Joe Snedeker’s outlandish delivery of the forecast has been the topic of many water-cooler conversations over the years. Once again, the one-time brunt of jokes on “Jimmy Kimmel Live” has residents of Northeastern Pennsylvania chattering away. But this time, they’re frightened as hell. The eccentric local television personality is claiming “poltergeist” are responsible for excessive winds on the Casey Highway.
Ruth Corbin-Browning of Olyphant called in to WNEP’s Talkback 16 segment to complain about the high-powered winds. “I travel the Casey every week to my massage therapist in Scranton to get my bunions rubbed. Every time I go to drive down there, it feels like an earthquake. I never know if my car is going to fly away with the wind like it’s Chitty Chitty Bang Bang. Why the hell is it so windy?” she yelled. “I want some answers. And I want them now, you foolish monkey-faced frat boy.”
The concern was addressed following an abnormal week that resulted in eight fatal crashes caused by stiff winds.
Snedeker finally addressed the situation on-air on Tuesday, May 19.
“There is no scientific reasoning for the intense winds experienced on the Casey,” he said. “At first I thought the winds were caused by blow-hard local politicians, but then my research proved me wrong. The winds are caused by poltergeist. I know this may sound hard to believe but hear me out. When the Casey Highway was built to connect Route 6 with Interstate 81 in the ’90s, it was constructed on an old Indian burial ground that rests the bodies and souls of the Chickasaw tribe. They’re unable to rest easy now and they’re seeking revenge.”
Snedeker said his life coach, Noah Ritter, a.k.a. The Apparently Kid, inspired him to be honest with viewers — and rewarded him with a button-down shirt from the Gap he stole from Ellen DeGeneres’ dressing room for doing the right thing.
Since the news broke, sources have confirmed that the mayor of Scranton is having nightmares; and Noah Ritter is banned from “The Ellen DeGeneres Show” until her favorite shirt from the Gap is accounted for.

(Stored data)
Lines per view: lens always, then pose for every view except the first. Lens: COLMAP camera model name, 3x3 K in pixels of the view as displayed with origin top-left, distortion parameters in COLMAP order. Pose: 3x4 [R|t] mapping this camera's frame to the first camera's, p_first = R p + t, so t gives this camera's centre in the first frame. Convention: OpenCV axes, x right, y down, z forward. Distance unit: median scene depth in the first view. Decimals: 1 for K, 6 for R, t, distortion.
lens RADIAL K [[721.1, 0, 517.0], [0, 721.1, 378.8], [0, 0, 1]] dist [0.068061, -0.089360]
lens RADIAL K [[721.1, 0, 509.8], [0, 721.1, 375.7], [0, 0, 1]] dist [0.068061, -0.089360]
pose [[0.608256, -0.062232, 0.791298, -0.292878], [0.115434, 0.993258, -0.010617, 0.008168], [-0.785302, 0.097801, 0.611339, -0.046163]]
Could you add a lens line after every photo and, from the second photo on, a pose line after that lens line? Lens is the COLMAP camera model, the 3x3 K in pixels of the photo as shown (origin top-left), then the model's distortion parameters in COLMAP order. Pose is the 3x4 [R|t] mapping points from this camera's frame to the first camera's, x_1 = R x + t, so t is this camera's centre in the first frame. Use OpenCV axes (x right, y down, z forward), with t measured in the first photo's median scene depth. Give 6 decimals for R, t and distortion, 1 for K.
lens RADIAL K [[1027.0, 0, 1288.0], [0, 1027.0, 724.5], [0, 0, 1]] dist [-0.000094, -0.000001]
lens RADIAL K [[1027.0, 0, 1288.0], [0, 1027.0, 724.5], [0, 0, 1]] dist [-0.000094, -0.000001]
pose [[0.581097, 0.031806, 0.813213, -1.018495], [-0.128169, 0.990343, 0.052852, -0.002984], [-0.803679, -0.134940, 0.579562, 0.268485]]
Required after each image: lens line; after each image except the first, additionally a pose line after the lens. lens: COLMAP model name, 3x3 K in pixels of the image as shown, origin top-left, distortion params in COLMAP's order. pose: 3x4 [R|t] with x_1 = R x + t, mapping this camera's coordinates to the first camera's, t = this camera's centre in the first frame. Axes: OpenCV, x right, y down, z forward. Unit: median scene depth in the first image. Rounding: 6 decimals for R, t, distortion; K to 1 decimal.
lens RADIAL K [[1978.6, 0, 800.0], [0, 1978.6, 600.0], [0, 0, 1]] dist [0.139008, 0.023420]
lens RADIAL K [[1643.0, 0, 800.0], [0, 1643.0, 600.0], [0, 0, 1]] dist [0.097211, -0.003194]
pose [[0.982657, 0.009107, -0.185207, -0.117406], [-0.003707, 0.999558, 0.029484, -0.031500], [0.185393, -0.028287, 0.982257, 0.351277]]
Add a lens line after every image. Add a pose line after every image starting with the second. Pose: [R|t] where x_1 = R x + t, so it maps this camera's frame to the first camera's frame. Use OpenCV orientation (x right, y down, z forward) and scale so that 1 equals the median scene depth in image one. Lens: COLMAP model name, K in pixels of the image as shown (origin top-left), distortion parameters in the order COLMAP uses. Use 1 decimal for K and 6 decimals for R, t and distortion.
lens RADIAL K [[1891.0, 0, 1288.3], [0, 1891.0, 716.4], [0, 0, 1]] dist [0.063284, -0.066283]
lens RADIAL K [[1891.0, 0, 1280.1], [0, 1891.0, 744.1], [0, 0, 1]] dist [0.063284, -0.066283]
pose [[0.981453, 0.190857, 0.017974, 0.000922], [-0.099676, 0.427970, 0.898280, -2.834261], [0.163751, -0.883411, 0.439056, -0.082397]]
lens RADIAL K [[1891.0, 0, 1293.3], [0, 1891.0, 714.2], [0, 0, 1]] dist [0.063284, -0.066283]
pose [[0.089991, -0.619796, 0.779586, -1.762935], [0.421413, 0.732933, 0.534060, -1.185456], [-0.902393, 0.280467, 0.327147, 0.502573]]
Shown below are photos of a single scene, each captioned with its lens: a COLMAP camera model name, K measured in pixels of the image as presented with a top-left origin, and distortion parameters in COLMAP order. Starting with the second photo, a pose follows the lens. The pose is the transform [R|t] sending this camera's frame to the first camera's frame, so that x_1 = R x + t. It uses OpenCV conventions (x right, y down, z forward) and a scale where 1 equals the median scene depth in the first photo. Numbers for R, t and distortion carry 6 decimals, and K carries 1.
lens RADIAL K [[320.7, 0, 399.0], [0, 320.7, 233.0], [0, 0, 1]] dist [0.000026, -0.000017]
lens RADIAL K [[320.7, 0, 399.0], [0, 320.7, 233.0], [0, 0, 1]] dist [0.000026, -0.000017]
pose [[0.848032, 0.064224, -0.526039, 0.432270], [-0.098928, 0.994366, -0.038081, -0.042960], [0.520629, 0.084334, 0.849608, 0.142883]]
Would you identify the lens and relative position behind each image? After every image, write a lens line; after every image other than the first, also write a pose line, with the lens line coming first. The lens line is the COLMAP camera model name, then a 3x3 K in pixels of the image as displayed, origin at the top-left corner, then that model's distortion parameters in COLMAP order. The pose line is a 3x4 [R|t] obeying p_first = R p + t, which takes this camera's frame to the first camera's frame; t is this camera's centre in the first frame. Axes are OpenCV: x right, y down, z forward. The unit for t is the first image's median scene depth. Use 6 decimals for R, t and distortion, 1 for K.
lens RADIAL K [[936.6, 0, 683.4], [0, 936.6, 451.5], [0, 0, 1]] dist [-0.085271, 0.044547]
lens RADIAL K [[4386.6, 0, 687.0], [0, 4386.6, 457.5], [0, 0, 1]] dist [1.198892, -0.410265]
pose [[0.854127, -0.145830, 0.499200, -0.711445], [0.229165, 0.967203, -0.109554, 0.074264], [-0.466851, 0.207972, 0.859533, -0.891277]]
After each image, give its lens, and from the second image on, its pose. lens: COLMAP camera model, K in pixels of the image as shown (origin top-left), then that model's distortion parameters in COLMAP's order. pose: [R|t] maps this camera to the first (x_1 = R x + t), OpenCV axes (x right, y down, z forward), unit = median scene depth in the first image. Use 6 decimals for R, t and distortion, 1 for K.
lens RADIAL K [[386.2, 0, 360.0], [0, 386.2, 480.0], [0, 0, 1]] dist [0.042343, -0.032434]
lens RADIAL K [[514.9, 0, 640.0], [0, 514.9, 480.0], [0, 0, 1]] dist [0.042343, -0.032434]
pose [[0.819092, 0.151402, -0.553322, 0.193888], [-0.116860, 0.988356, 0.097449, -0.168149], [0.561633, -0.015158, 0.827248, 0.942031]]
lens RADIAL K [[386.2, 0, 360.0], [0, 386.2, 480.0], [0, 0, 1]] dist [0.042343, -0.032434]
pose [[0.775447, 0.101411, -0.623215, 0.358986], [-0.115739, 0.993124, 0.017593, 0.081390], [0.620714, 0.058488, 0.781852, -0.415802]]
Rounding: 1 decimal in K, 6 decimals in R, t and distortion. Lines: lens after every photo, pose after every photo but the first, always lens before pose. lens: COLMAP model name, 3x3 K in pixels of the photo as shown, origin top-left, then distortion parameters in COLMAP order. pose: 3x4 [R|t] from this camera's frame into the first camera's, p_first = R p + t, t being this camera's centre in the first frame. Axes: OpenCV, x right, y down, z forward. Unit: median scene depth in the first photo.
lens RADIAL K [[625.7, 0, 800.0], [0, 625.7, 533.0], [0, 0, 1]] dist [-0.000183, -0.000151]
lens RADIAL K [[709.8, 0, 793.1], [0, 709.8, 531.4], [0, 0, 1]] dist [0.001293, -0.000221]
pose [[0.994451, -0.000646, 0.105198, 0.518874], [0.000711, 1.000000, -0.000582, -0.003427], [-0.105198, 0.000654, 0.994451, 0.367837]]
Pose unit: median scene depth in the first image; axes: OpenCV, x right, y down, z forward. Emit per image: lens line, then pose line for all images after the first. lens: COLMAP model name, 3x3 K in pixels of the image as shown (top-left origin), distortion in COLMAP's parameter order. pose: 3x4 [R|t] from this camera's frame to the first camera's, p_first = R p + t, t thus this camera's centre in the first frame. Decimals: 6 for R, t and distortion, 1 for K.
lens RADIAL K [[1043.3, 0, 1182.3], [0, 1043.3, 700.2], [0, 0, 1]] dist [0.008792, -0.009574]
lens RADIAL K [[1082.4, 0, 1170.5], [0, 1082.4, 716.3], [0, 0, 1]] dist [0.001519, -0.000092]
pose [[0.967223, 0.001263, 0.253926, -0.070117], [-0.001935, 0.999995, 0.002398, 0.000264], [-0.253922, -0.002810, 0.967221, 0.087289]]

• _COMPLETE THE FOLLOWING_
a. Name every road or highway mentioned in the article about the Casey Highway winds.
b. Reproduce the stretch of the article about the Casey Highway winds from "Since the news" through "is accounted for.".
These rows were drawn from a separate source.

• _ACTIVITY ANSWERS_
a. Casey Highway, Route 6, Interstate 81

b.
Since the news broke, sources have confirmed that the mayor of Scranton is having nightmares; and Noah Ritter is banned from “The Ellen DeGeneres Show” until her favorite shirt from the Gap is accounted for.